Malcom did not follow.
After all, he’d pledged eternal fealty and a simple shake of the head from his new king was enough to trap my angel with the rest of the flock.
So off I went. Dazed, drained, wounded, and victorious. I went through the wreckage I’d made with little more than a whim.
At the edge of the fallen debris, I found a crack in an exterior wall wide enough so I might drag my body from darkness into budding life.
The gardens.
The same gardens I had played in as a child. The gardens I’d looked through from my glass cage. And came to stand before what had once been my conservatory.
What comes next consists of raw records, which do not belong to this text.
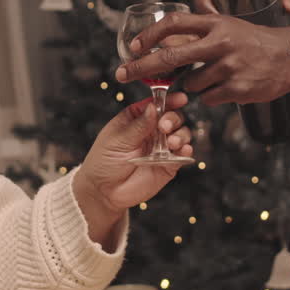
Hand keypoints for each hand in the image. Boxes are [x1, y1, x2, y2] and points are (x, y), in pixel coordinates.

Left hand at [73, 94, 192, 246]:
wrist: (104, 191)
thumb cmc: (104, 161)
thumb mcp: (117, 139)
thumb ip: (138, 125)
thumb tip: (154, 107)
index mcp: (137, 118)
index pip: (156, 104)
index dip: (168, 100)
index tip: (179, 98)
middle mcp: (152, 131)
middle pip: (172, 117)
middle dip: (173, 118)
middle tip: (164, 127)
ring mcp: (162, 147)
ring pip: (182, 133)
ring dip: (181, 134)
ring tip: (172, 142)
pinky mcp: (168, 165)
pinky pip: (182, 155)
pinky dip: (186, 150)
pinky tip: (183, 150)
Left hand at [114, 13, 289, 105]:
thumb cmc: (256, 40)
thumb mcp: (229, 24)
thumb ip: (202, 25)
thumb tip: (170, 29)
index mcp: (216, 24)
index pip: (175, 24)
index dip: (149, 35)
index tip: (133, 47)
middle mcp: (220, 43)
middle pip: (170, 57)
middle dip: (141, 68)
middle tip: (121, 75)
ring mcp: (229, 67)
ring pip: (191, 84)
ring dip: (192, 86)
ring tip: (213, 77)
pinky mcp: (237, 89)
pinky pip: (209, 99)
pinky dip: (212, 96)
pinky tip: (227, 87)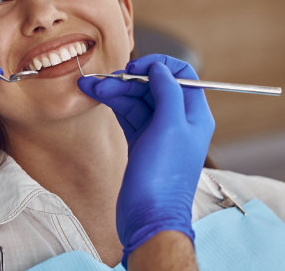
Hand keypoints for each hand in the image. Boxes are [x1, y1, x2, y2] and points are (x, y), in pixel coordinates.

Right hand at [77, 54, 213, 267]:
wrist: (149, 219)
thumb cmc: (163, 178)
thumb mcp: (169, 127)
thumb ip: (168, 92)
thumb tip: (160, 69)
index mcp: (194, 115)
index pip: (181, 75)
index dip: (158, 66)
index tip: (135, 67)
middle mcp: (179, 122)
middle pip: (154, 86)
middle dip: (128, 79)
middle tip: (103, 80)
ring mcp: (159, 134)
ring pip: (138, 101)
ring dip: (115, 91)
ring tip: (90, 86)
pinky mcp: (141, 145)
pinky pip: (129, 116)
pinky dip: (114, 105)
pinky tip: (97, 96)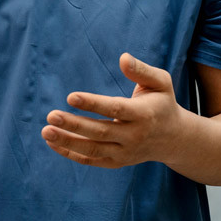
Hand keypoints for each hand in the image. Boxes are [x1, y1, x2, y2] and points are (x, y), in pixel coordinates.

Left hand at [42, 53, 184, 168]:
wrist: (174, 139)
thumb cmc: (162, 103)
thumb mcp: (160, 82)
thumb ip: (142, 70)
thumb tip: (122, 58)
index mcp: (143, 114)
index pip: (115, 109)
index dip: (93, 103)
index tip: (70, 97)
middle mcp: (134, 136)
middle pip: (100, 132)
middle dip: (74, 125)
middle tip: (50, 116)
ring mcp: (125, 152)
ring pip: (93, 149)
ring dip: (67, 141)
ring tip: (46, 131)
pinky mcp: (117, 162)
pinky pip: (91, 160)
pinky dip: (71, 154)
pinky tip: (52, 143)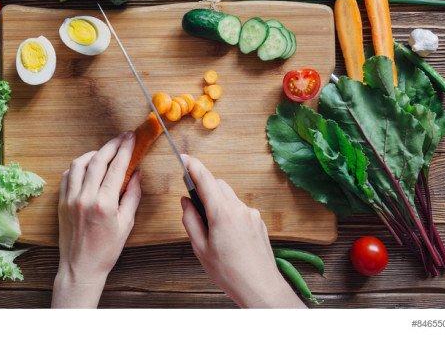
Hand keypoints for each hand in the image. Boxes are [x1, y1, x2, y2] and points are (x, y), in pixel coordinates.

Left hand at [52, 132, 140, 307]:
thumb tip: (136, 174)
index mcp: (104, 204)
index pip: (116, 168)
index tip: (131, 138)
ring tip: (105, 152)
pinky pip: (67, 176)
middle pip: (98, 160)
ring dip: (93, 153)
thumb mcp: (126, 224)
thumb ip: (132, 196)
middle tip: (122, 138)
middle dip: (112, 145)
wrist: (80, 267)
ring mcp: (70, 199)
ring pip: (79, 164)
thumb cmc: (106, 249)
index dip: (125, 150)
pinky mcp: (61, 202)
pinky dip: (78, 166)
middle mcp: (85, 197)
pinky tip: (87, 166)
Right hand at [180, 154, 304, 307]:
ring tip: (212, 230)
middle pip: (218, 185)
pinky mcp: (259, 222)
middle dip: (204, 188)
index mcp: (222, 214)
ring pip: (229, 197)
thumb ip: (190, 221)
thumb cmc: (230, 273)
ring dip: (217, 203)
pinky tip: (227, 237)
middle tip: (194, 206)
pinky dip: (229, 214)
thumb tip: (186, 202)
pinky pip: (239, 209)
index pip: (205, 179)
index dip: (192, 165)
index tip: (183, 157)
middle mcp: (239, 209)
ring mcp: (251, 214)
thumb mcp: (200, 249)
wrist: (261, 287)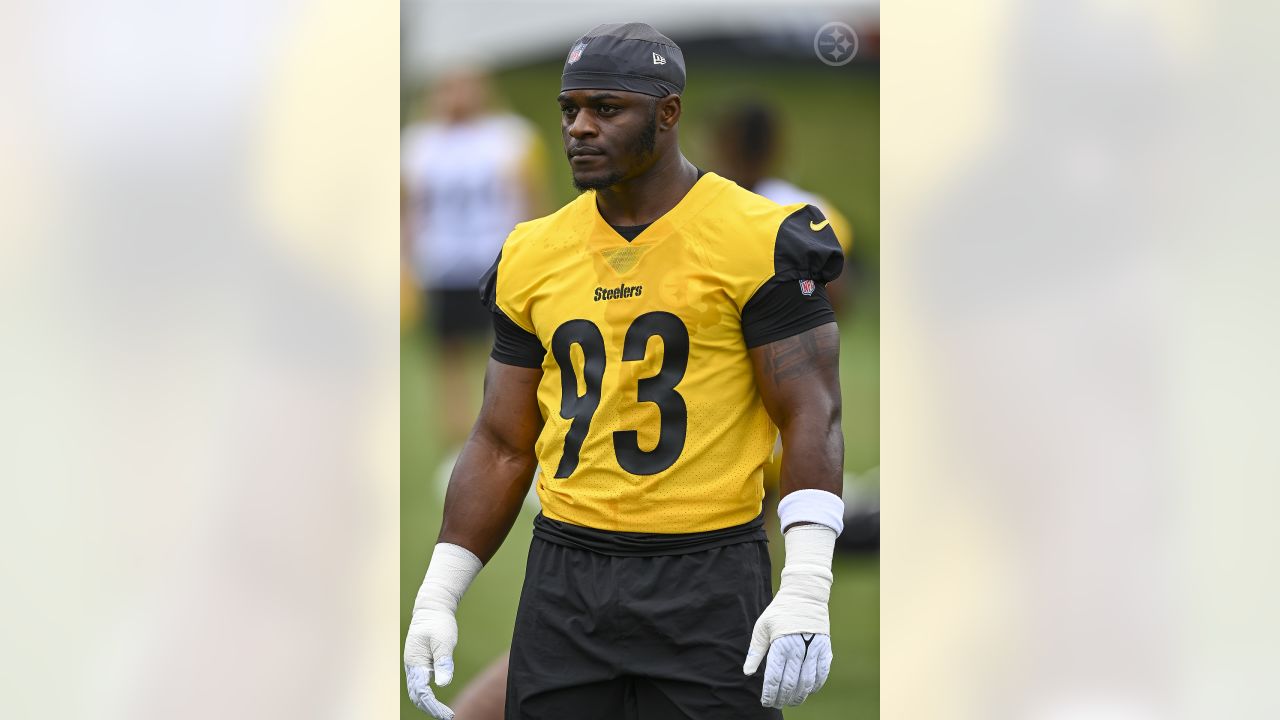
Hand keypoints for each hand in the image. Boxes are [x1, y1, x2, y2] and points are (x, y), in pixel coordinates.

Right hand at [404, 605, 457, 717]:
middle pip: (417, 695)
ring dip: (428, 704)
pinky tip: (436, 702)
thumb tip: (442, 684)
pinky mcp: (420, 664)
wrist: (432, 608)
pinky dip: (427, 697)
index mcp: (415, 662)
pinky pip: (420, 685)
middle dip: (430, 708)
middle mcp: (412, 666)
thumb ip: (443, 662)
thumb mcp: (444, 641)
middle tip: (447, 716)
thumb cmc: (438, 623)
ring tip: (443, 713)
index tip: (446, 714)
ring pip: (417, 692)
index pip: (421, 691)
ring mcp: (414, 666)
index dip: (433, 705)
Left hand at [742, 524, 836, 707]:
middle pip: (790, 684)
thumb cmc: (780, 611)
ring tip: (791, 701)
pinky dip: (815, 686)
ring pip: (807, 683)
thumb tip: (747, 672)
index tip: (766, 701)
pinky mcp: (825, 649)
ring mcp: (813, 650)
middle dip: (782, 698)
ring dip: (799, 696)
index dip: (769, 694)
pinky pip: (822, 674)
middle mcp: (797, 650)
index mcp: (780, 646)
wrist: (805, 594)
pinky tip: (808, 691)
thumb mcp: (762, 627)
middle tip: (777, 704)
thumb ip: (756, 651)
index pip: (774, 678)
Now, nothing more than bent metal and razor-sharp shards of glass
Taking this all in, holding dear Daddy’s living head by the hair, I had no clue what to do with myself… what to do with him.
I know what he deserved, I grasped what was intended here, but enacting it was…
How?
Perhaps grandfather had felt grief dismantling his child. Perhaps this last step he found he could not do himself. Maybe that’s why he stared so long into the pain-filled, fluttering eyes of his creation.
Standing in the field of everything I’d broken, I glanced down at what hung from my arm. What couldn't even look up to see the expression on my face. “I think he did love you, however creatures like him know how to love.”
And now there was work to do.
I took a step toward a twisted bit of metal that had once been banked by panes of glass—a piece of my prison—and found it suiting. Like a pike, it rose from the cracked ground, sharp, tall, appropriate for a view of such a lovely garden.
“I loved you too,” I said, lifting the head without meeting Daddy’s blood-red eyes.
Shoving it upon the spike made the exact sound one might expect a head crammed onto a pike might make. And there Darius would stay, unable to scream, facing the east to take in the sunrise. I’m not sure if it was out of kindness—so that he would not be alone in those final minutes—or if it was out of an unbroken sense of obligation, but I remained at his side as the first rays peeked over the horizon.
He burned at first light, smelling of sulfur and evil, melting onto that metal rod until nothing but a mass of charred flesh and blinding bone showed through the fiery mass. Yet, inside that ruined shell, I was uncertain if he still lived. If day by day he’d suffer over and over in the blazing beauty of sunlight. If that were his punishment for whatever true sin he’d committed against a creature so impossibly more powerful than him, it was laughable.
I didn’t know if he’d heal without blood, or for how long he’d be left on display. I didn’t know if he’d be stolen by a zealot, or if the birds might eat him. All I knew was that I was reborn in the wafting stink from his smoking flesh.
And that I wasn’t going to cry anymore.
***
That night, I fell asleep in Malcom’s arms. I awoke in Malcom’s arms. I took sustenance from his body and pleasure from his attention. And as the evenings stretched by, there were no more political events or human maneuverings. No parties or fundraisers or bending over in back alleys for my father’s chosen stud.
Instead, there was a world to see, and a loving warrior to guide me through it. Though I’d lived in that city from birth, I knew nothing of it but what I’d been required to experience. So, he took me to restaurants, he took me dancing, played with me, taught me to smile.
Malcom gave me opulent gifts, and poetry in languages I couldn’t decipher. He took me out to films. We walked in parks. I learned about him: the names of his mother and sisters, the battles he’d fought and triumphs he still recalled with pride. His favorite color and the blood type he preferred above all others.
And though I was still uncomfortable with the change, the man took great pride in the fact that my eyes were now the same shade as the ruby he’d locked around my throat. A trait that made it a touch harder for me to fit in with humans, but was easily concealed with contacts or chic sunglasses.
Malcom taught me how to hunt, just as he would have taught any freshly-turned. He gave me access to his herd, and I found their existence not near as dreary as I’d imagined. The blood of happy humans was so much sweeter than that of those who despaired, he’d said. Not that my angel was a saint. He was a carnivore, the ultimate predator, and I found watching him feed to be exceedingly erotic.